The search for Loretta Saunders continued in Nova Scotia on Saturday as police focused their investigation on a taxi driver who was seen near the Halifax apartment building where the missing pregnant woman was last seen.
Halifax police sent out a request on Saturday morning asking for the public’s help in locating a taxi driver who was parked near the front entrance of Saunders’s Cowie Hill apartment the day she disappeared.
Police believe the driver may hold valuable information pertaining to the case.
“The investigation so far has led us to believe there was a taxi parked in front of 41 Cowie Hill on that date,” Halifax Regional Police Sgt. Nancy Rudback told reporters on Saturday.
“The taxi driver himself - I say himself, it could be a male or a female – is who we would like to speak to.”
Saunders, a 26-year-old university student who is three months pregnant, vanished last week after leaving her boyfriend’s home to collect rent from a couple that had been subletting her apartment.
The couple, Victoria Henneberry, 28, and her boyfriend Blake Leggette, 25, allegedly owed Saunders $700 in overdue rent.
On Tuesday evening, the Ontario Provincial Police found Saunders’s car near Windsor, Ont., and the couple was taken into custody and charged with possessing stolen property and fraud.
Police allege Henneberry and Leggette used Saunders’s bank card in the days between when she disappeared and her car was found.
The couple made their second appearance in a Windsor courtroom Friday.

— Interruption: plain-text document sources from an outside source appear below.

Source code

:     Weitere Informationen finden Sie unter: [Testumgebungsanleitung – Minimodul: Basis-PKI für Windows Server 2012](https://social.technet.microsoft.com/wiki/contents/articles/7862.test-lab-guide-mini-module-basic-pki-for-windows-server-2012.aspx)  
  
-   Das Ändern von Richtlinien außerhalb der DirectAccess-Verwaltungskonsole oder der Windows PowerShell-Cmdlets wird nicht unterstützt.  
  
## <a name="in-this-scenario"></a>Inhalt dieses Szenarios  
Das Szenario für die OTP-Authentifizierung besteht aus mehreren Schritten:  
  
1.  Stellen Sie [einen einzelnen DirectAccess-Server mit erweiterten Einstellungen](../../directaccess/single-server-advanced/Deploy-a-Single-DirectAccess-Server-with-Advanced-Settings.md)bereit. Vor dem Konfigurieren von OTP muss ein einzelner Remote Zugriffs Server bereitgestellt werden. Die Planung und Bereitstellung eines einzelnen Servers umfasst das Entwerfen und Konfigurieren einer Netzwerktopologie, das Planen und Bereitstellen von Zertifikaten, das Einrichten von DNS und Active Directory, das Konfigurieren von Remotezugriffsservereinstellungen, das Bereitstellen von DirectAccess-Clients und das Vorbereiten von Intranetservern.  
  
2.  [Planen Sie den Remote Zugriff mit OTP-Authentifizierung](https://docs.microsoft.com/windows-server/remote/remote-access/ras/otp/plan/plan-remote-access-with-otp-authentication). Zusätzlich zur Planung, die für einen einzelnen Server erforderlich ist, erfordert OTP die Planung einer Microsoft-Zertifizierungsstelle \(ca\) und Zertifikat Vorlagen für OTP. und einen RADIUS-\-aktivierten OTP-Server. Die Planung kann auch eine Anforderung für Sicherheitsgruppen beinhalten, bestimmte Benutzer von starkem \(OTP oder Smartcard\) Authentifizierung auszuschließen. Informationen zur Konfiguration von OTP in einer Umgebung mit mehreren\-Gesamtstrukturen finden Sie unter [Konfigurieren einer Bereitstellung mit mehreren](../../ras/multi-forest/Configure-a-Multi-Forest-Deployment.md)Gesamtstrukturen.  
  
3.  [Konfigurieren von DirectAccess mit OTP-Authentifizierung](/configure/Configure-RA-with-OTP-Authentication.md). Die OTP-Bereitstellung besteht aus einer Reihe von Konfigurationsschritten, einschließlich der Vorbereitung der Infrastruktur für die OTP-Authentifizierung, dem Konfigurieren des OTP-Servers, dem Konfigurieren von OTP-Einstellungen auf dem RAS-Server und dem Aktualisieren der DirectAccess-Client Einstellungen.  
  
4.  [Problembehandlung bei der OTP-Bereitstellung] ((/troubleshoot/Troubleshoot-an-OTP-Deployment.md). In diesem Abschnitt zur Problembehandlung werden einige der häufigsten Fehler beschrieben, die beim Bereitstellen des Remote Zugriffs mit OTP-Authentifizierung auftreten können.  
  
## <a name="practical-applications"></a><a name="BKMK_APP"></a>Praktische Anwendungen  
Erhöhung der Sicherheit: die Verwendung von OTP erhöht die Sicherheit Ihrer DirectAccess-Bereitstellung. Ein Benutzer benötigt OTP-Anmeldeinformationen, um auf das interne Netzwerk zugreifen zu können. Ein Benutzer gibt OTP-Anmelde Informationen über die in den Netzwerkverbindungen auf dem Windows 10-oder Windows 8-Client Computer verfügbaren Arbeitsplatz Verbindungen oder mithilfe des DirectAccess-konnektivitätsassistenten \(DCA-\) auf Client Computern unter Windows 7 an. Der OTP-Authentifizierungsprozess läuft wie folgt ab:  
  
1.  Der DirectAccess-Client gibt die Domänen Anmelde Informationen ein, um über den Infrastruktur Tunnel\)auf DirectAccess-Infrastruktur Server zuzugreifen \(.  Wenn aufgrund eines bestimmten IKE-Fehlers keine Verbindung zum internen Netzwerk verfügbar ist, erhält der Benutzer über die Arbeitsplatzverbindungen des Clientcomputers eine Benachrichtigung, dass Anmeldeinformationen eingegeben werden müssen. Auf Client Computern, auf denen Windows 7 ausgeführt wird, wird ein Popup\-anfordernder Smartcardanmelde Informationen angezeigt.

Police say Henneberry and Leggette will remain in custody until Halifax police can travel to Ontario and escort the couple back to Nova Scotia.
“I think the authorities are on their way to get them,” defence lawyer Maria Carroccia told reporters on Friday.
“So I think they will probably be here within the next day or two.”
Friends and family continue search
Meanwhile, the search for Saunders continued Saturday as friends and family made signs and organized search parties across Halifax.
“I don’t know her, but I wanted to provide whatever support I could,” volunteer Jerry Belben told CTV Atlantic.
“I’m approaching a number of restaurants with letters requesting help.”
Volunteers are also posting signs with Saunders’s picture across highways signs between Nova Scotia and Ontario, hoping that someone will come forward with information.
“We’ll still find her. She’s out there somewhere,” said volunteer Annie Clair.
Saunders’s sister, Delilah Terriak, held an emotional press conference on Friday, pleading with the public to help locate the missing woman.
“I’d like to make a national plea to see if anyone has seen her car or has any information…toll booths, gas stations, anything,” she said.
Terriak, who flew to Halifax from British Columbia to search for Saunders, appealed for witnesses who may have seen her sister’s car as it travelled between Nova Scotia and Ontario.
The 2000 Toyota Celica has a distinctive loud muffler and a spoiler on the back. The Newfoundland plate is: HCP 543.
“Someone had to have seen her or the people who were driving her car,” Terriak said.
Friends have also set up a website to help Saunders’s five brothers and parents travel from Labrador to Halifax to help with the search effort.
The website was flooded with donations and received more than $7,000 in just one day. As of Saturday afternoon, the site had reached its $10,000 goal, receiving over $11,400 in donations.
Friends say Saunders’s uncle and two brothers have already arrived in Halifax and her parents are currently making arrangements to join them.
Saunders had been studying at St. Mary’s University for the past three years, and was working on a thesis about missing and murdered women.She is described as an Inuk woman with light-brown hair. She stands 5’7” and weighs 120 pounds.
“She is the strongest person that I know, that we know,” Terriak said. “She is so strong and that’s what’s keeping me going through this.”